Invisible indeed. This book is likely to make you a bit angry. And a bit is downplaying information gaps we have when it comes to women, which cost lives. And there is no way around it. Caroline Criado Perez proves with the data on how female lives are lost because we see the male body as a standard. I spoke about this book with my sister. She worked as a nurse in a cardiac unit. She commented on how women are misdiagnosed when they have a heart attack because the male symptoms are seen as the norm. My sister told me it is a reality. She has seen her share of women sent home because their heart attack was seen as heartburn. One end up on the transplant list because the damage was substantial. Here we are, going into a brave new future, ignoring women everywhere and relying more and more on data, which governs our lives from insurances to how we get work to the machines keeping us alive.
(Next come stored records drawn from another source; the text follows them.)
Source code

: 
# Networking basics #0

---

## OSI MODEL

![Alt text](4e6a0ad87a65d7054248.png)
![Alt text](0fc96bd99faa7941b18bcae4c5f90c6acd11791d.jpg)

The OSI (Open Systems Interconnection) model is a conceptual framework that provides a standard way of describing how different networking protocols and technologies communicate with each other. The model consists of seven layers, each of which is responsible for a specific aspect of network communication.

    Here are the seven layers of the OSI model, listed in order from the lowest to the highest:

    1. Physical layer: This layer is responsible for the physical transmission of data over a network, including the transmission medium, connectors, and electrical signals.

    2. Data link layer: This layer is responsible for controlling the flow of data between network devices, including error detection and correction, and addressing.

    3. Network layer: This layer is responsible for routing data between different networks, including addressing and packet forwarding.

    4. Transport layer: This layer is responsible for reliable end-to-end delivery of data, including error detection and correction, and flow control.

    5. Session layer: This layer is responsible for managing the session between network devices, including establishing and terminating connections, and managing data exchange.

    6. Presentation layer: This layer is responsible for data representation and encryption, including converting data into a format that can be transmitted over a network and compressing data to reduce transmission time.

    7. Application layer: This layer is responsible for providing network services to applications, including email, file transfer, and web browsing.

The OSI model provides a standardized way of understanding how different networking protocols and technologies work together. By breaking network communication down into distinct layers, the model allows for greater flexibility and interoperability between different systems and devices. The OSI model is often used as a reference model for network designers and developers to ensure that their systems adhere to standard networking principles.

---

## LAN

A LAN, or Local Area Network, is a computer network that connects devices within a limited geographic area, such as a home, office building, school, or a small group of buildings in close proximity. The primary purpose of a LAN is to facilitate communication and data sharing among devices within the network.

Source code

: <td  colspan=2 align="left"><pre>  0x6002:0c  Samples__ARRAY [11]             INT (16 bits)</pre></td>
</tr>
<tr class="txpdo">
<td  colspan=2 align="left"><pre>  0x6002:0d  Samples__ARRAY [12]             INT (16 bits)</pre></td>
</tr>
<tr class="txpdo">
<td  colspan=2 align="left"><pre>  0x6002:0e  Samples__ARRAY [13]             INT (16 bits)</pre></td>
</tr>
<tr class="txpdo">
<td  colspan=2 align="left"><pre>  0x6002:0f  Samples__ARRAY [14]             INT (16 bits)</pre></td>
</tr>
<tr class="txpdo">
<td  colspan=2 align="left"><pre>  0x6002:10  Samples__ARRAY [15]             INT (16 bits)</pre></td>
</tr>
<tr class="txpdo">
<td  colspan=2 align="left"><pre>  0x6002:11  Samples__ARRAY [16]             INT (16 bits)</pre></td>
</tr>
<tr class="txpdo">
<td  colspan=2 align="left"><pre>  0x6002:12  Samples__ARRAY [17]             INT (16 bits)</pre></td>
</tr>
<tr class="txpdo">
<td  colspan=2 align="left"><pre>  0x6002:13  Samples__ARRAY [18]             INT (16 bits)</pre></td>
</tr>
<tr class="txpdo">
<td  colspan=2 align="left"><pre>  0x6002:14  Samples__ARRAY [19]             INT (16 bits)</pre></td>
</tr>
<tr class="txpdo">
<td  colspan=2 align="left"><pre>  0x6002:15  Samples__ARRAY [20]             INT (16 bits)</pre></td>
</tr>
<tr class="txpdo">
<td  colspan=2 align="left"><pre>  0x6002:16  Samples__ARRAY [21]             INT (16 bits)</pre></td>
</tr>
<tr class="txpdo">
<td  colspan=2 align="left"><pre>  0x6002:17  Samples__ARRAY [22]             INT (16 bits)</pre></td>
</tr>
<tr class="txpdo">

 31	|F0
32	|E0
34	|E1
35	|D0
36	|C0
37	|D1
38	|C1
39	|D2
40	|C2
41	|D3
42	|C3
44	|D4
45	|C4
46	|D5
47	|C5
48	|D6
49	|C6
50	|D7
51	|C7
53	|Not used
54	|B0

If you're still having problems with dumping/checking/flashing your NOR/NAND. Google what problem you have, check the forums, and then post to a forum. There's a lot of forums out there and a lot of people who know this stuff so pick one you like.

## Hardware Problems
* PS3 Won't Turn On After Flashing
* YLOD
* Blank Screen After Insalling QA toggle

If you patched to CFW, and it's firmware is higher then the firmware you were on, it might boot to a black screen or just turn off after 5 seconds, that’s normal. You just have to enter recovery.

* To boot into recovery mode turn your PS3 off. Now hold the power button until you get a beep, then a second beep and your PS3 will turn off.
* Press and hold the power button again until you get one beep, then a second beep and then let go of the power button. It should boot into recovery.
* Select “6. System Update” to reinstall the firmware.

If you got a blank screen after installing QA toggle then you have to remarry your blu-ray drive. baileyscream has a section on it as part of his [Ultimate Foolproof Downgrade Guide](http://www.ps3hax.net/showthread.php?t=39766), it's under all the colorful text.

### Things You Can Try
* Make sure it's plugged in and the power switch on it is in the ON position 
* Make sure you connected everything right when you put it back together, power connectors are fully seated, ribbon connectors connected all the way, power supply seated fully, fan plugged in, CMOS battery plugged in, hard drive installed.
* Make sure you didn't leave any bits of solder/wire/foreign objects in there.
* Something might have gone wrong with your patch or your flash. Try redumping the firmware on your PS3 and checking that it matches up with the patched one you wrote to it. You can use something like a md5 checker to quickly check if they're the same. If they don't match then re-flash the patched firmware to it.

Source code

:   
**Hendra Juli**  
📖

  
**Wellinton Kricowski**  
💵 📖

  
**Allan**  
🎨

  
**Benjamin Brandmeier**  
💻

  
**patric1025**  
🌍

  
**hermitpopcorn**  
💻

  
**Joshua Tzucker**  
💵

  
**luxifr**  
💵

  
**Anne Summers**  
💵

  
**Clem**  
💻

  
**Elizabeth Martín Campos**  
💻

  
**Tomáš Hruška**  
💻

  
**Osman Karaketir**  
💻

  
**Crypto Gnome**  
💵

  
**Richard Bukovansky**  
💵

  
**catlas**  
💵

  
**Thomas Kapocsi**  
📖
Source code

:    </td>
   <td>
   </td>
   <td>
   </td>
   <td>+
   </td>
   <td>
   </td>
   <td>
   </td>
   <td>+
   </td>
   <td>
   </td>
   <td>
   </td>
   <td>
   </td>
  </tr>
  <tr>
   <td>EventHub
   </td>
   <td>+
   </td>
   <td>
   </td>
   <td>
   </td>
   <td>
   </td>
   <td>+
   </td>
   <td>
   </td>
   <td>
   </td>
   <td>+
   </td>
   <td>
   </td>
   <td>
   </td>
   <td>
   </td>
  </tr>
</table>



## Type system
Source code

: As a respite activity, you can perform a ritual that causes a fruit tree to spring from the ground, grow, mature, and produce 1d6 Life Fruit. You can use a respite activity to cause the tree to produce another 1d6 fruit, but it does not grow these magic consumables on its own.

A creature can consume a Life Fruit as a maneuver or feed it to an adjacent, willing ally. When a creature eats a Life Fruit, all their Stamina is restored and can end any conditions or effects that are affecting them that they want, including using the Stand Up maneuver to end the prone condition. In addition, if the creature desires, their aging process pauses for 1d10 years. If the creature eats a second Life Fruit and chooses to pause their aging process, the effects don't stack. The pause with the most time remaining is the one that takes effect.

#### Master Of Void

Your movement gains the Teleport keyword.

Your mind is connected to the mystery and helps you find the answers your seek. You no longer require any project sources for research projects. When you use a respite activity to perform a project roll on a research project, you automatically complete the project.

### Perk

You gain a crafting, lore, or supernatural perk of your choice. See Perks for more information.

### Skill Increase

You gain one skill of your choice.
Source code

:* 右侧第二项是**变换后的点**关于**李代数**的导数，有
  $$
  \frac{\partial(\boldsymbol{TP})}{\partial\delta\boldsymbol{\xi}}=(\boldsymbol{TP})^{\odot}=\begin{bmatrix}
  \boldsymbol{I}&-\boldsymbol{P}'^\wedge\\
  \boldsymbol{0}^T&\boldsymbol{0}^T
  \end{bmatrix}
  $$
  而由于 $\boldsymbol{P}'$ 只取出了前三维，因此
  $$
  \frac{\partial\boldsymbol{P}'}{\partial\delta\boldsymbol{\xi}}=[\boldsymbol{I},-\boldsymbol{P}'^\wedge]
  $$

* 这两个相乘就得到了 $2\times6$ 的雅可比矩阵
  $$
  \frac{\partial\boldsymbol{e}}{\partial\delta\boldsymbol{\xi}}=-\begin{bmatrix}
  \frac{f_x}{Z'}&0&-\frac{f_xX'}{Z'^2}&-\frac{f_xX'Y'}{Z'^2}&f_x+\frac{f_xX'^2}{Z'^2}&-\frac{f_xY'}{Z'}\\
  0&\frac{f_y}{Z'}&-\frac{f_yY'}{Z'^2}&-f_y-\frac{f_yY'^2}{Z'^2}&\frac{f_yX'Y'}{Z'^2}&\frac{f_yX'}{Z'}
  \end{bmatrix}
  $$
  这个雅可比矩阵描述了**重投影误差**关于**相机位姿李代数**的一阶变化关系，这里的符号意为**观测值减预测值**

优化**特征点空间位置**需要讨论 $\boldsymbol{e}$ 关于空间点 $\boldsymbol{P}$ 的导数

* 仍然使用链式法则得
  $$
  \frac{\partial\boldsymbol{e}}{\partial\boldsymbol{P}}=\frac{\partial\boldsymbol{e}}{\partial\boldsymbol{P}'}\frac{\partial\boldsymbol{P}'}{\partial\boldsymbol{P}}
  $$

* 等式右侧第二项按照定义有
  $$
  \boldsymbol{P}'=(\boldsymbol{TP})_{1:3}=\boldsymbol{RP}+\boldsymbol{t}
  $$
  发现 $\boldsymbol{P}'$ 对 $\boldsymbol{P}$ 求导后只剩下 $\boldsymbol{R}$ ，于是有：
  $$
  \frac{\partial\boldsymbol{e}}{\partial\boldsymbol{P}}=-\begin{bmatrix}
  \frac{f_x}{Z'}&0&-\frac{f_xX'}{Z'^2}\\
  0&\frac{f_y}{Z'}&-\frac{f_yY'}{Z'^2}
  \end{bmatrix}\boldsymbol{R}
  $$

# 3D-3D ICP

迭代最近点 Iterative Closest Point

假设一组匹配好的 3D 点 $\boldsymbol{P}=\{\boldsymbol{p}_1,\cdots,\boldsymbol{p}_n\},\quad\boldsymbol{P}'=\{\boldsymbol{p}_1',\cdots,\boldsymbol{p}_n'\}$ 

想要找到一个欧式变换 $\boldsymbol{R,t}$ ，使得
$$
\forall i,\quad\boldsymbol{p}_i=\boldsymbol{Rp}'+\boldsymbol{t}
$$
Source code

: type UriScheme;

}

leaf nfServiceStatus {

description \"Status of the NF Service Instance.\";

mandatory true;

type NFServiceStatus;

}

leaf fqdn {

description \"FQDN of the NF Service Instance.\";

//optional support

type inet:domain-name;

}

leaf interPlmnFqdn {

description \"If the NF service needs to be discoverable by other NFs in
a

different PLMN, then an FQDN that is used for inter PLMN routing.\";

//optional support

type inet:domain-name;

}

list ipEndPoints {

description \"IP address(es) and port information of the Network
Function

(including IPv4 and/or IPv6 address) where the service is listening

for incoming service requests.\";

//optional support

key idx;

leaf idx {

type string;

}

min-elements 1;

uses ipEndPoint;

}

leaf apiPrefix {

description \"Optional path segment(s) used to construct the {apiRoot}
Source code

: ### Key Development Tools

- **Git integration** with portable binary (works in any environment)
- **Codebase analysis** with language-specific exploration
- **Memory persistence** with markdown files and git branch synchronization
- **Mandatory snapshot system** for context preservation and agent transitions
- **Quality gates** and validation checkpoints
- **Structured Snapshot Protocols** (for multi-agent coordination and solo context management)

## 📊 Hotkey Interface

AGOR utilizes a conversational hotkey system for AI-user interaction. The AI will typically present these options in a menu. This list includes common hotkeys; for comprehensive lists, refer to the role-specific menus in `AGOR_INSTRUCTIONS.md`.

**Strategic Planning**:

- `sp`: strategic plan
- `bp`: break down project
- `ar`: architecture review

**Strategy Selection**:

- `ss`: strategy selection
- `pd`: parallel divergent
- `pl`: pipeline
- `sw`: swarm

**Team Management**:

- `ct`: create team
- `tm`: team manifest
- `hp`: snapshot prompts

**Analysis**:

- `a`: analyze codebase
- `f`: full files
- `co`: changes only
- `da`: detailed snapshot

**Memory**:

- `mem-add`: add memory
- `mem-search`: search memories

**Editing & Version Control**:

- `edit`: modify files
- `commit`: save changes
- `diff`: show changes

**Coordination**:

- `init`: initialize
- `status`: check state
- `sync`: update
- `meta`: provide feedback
After reading this book, I am scared as a woman who has to rely on the power others held over me, and now I see they might be ignoring my gender. This is not done because of some male conspiracy against women. This is done because of ignorance and customs. Say like musical instruments. They are designed to average male hand. As a kid, I always wondered why I cannot play anything. Why my hands don’t bend the way they should to piano keys? The answer is in this book, and it explains a lot why there are not many world-class female pianists—the hand-size. And it is all down to customs. There is no real reason why we cannot make smaller keyboards. This doesn’t only affect women. Christopher Donison wondered why he couldn’t play some pieces, and when he understood the hand-size issue, he created a 7/8 DS keyboard.
I end this review here because I think this is a book you need to read whoever you are. This is about gender, but this is something that affects all of us. Good customs taking women into consideration in medicine and drug trials aids science and, you know, save lives.
Thank you for reading, have a great day!